_Texto seleccionado_.
- - - - - - -

En diversos ensayos, Eugenio Montejo prefirió llamar “escritura oblicua” a la heteronimia, quizá para no confinar sus propias prácticas al célebre drama em gente de Fernando Pessoa. El influjo pessoano sobre su propia obra es, con todo, impostergable. De hecho, una breve reflexión que tituló “El poeta enmascarado” (1985) no deja lugar a duda sobre el rango que confería al escritor portugués, cuyo arte conceptúa como “un paradigma inigualado” en la tradición de la oblicuidad. Y no demora en establecer comparaciones:

También Antonio Machado con su memorable Juan de Mairena y demás poetas apócrifos, como Paul Valéry con su Monsieur Teste, prestaron su voz a personalidades complementarias, a entidades psíquicas autónomas, capaces de sobrepasar la unidad a menudo tan conflictiva de la persona […]. T.S. Eliot y Ezra Pound, poetas contemporáneos de nuestro autor, fueron teóricos y practicantes de esa estética. El J. Alfred Prufrock de Eliot, por ejemplo, esa funny mask, ¿no reúne en plenitud, a su manera, el carácter de un heterónimo? Ocurre, no obstante, que el grado de autonomía conquistado por Pessoa en sus distintas voces logra una intensidad tan diferenciada, tan propia, que nos lleva a privilegiarlas entre todas las creadas hasta el presente (2).

Cavafy, Ungaretti, Machado, Gerbasi, así como Auden, Supervielle, Ramos Sucre y Drummond de Andrade son algunos de los nombres infaltables en una lista de poetas que dejaron honda huella en la sensibilidad de Montejo; todos ellos reaparecen en sus ensayos. Pero acaso ninguno haya tenido, al menos desde los años setenta, un ascendiente parangonable al de Pessoa. “La estatua de Pessoa nos pesa mucho, / hay que llevarla despacio”, afirma un poema de Alfabeto del mundo, y la sombra de esa estatua se intuye en el minucioso amor que declara Montejo por Lisboa como referente literario o como lugar donde pasó un período determinante de su vida, inscrito por igual en sus versos y sus prosas —ciudad “siempre oblicua” la llama en “Las piedras de Lisboa” (El taller blanco)—.

- - - - - - -

_Qué debes hacer_. Por favor, copia literalmente el pasaje del texto sobre Montejo y Pessoa que empieza en "También Antonio Machado" y termina en "el presente (2).".

_Datos proporcionados_.

- - - - - - -

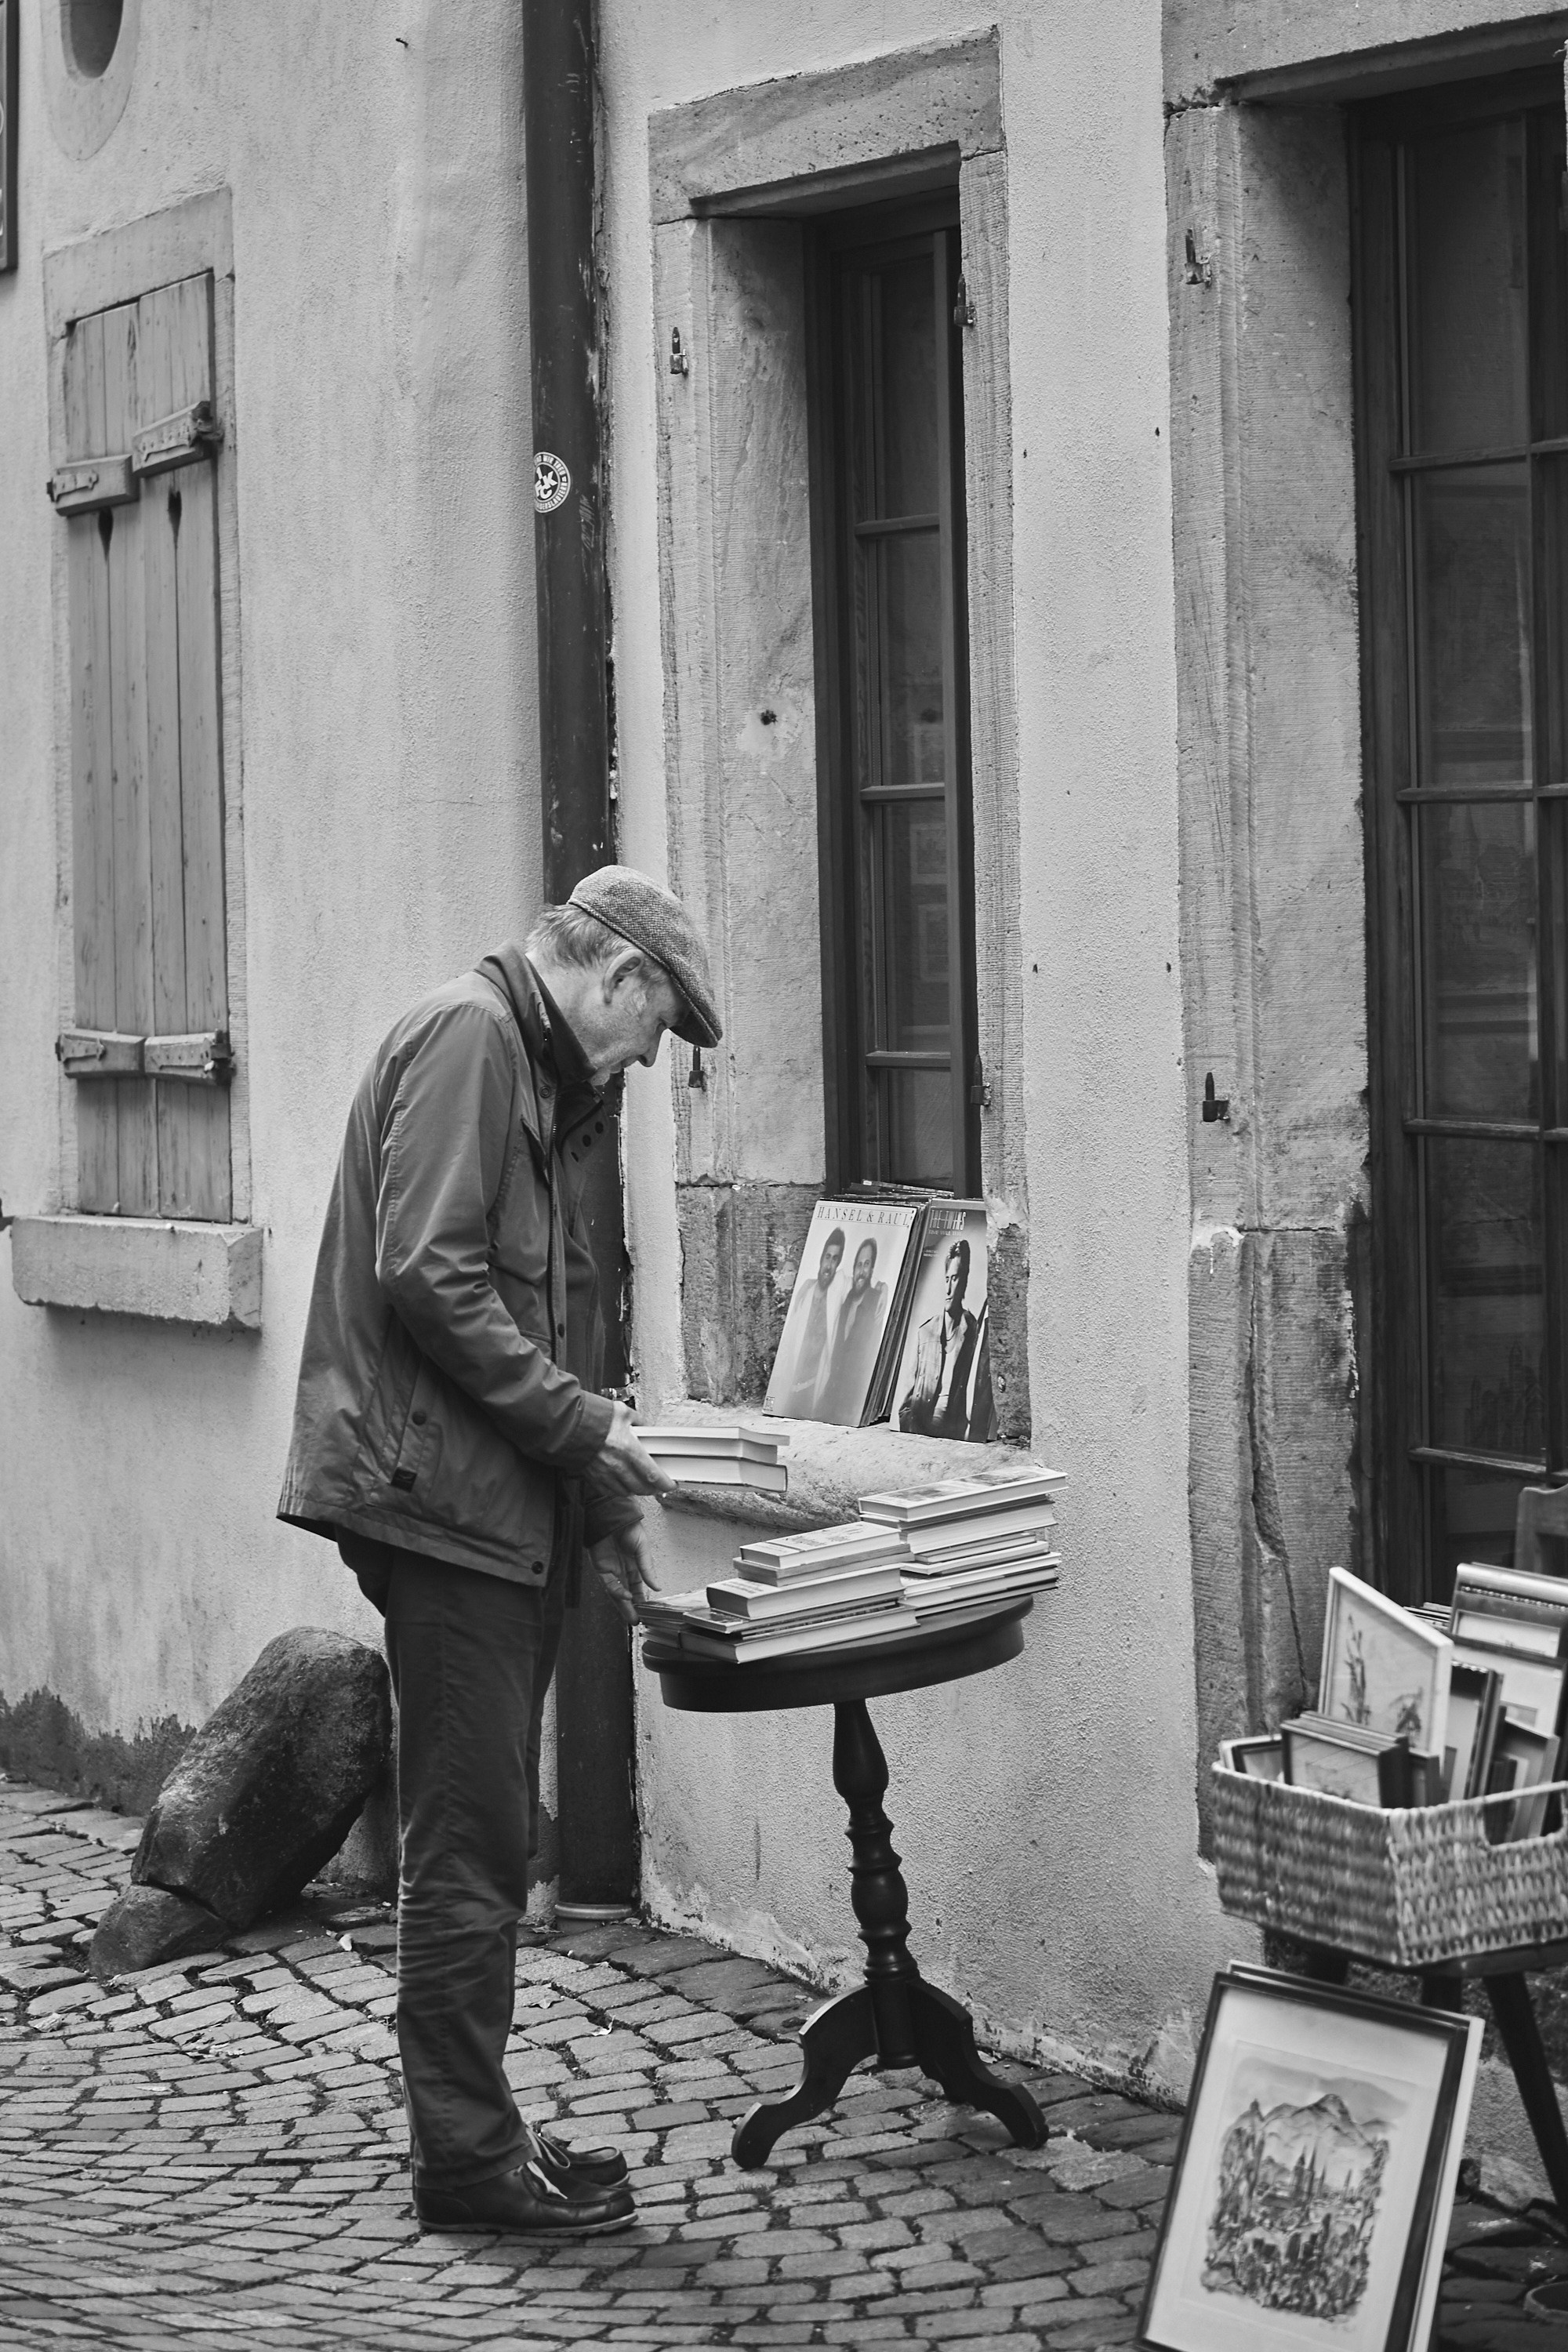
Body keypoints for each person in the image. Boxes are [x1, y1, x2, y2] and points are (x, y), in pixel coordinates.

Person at [276, 866, 721, 2241]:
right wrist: (585, 1432)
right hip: (448, 1515)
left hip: (489, 1514)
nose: (653, 1060)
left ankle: (486, 2137)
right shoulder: (473, 1040)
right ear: (619, 979)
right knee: (471, 1847)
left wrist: (601, 1519)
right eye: (657, 1028)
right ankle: (466, 2165)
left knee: (486, 1836)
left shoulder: (538, 1081)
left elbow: (534, 1332)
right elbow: (433, 1273)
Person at [897, 1235, 982, 1439]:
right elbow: (906, 1399)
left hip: (952, 1437)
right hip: (917, 1432)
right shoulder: (925, 1331)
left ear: (965, 1280)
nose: (949, 1289)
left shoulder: (973, 1331)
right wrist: (908, 1427)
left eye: (955, 1278)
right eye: (946, 1279)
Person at [768, 1226, 844, 1417]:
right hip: (791, 1385)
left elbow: (869, 1283)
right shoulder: (805, 1291)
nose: (829, 1265)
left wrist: (883, 1288)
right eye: (828, 1257)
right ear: (821, 1259)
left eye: (835, 1259)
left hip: (814, 1388)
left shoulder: (838, 1294)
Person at [815, 1236, 887, 1425]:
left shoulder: (876, 1303)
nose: (861, 1271)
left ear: (872, 1270)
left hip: (856, 1407)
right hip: (830, 1400)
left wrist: (884, 1288)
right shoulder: (846, 1298)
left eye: (866, 1265)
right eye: (858, 1265)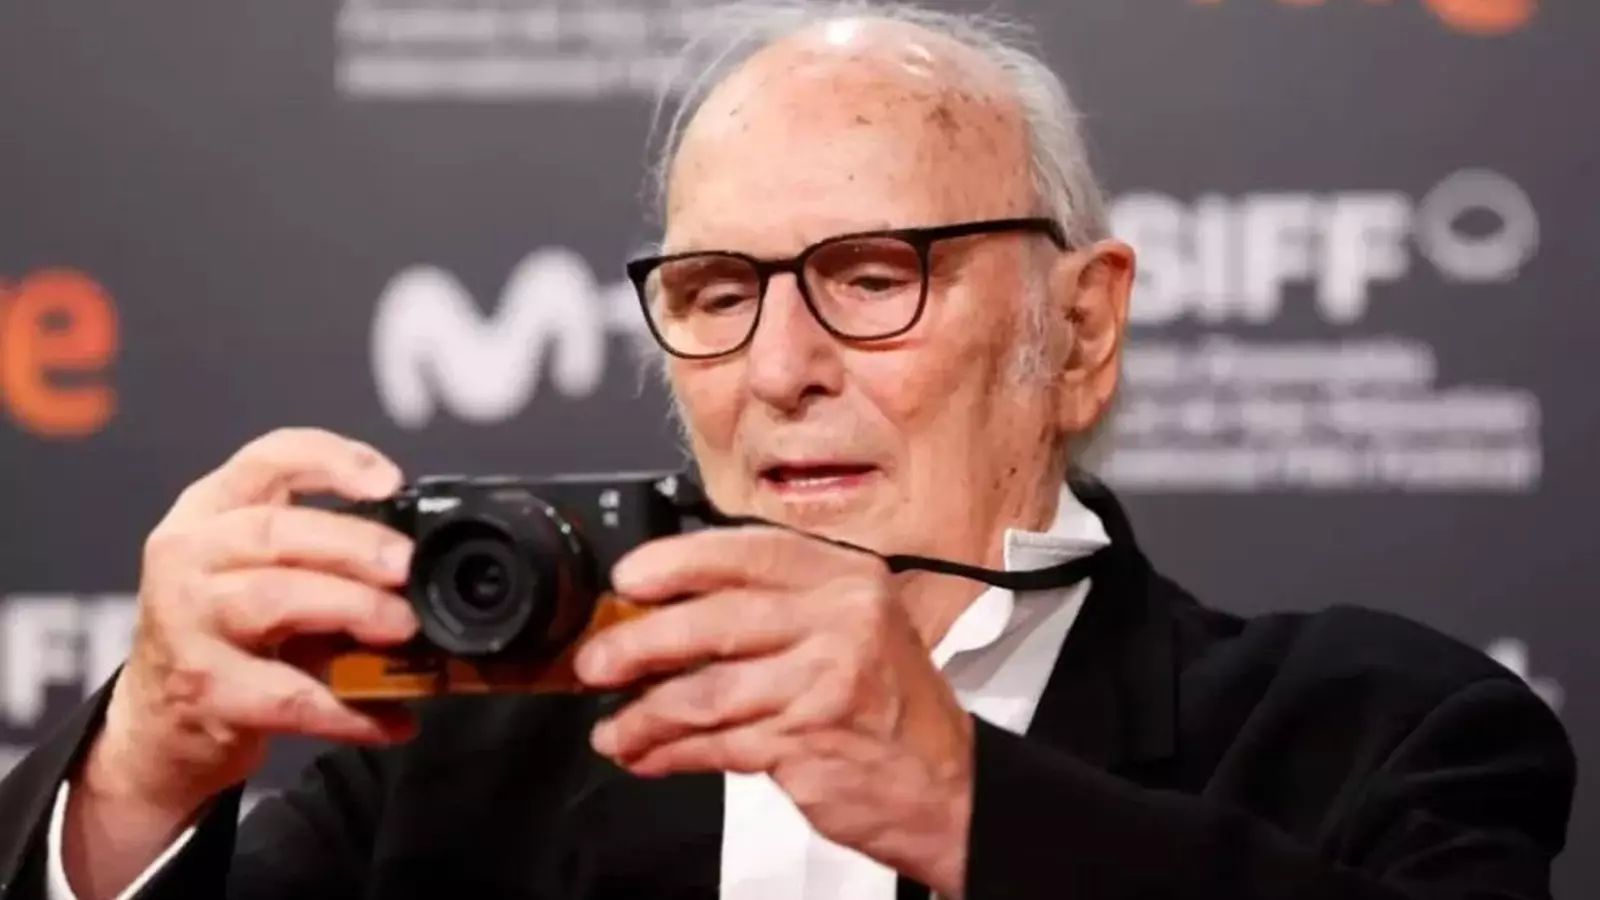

- - - - - - -

_Resultado_.
También Antonio Machado con su memorable Juan de Mairena y demás poetas apócrifos, como Paul Valéry con su Monsieur Teste, prestaron su voz a personalidades complementarias, a entidades psíquicas autónomas, capaces de sobrepasar la unidad a menudo tan conflictiva de la persona […]. T.S. Eliot y Ezra Pound, poetas contemporáneos de nuestro autor, fueron teóricos y practicantes de esa estética. El J. Alfred Prufrock de Eliot, por ejemplo, esa funny mask, ¿no reúne en plenitud, a su manera, el carácter de un heterónimo? Ocurre, no obstante, que el grado de autonomía conquistado por Pessoa en sus distintas voces logra una intensidad tan diferenciada, tan propia, que nos lleva a privilegiarlas entre todas las creadas hasta el presente (2).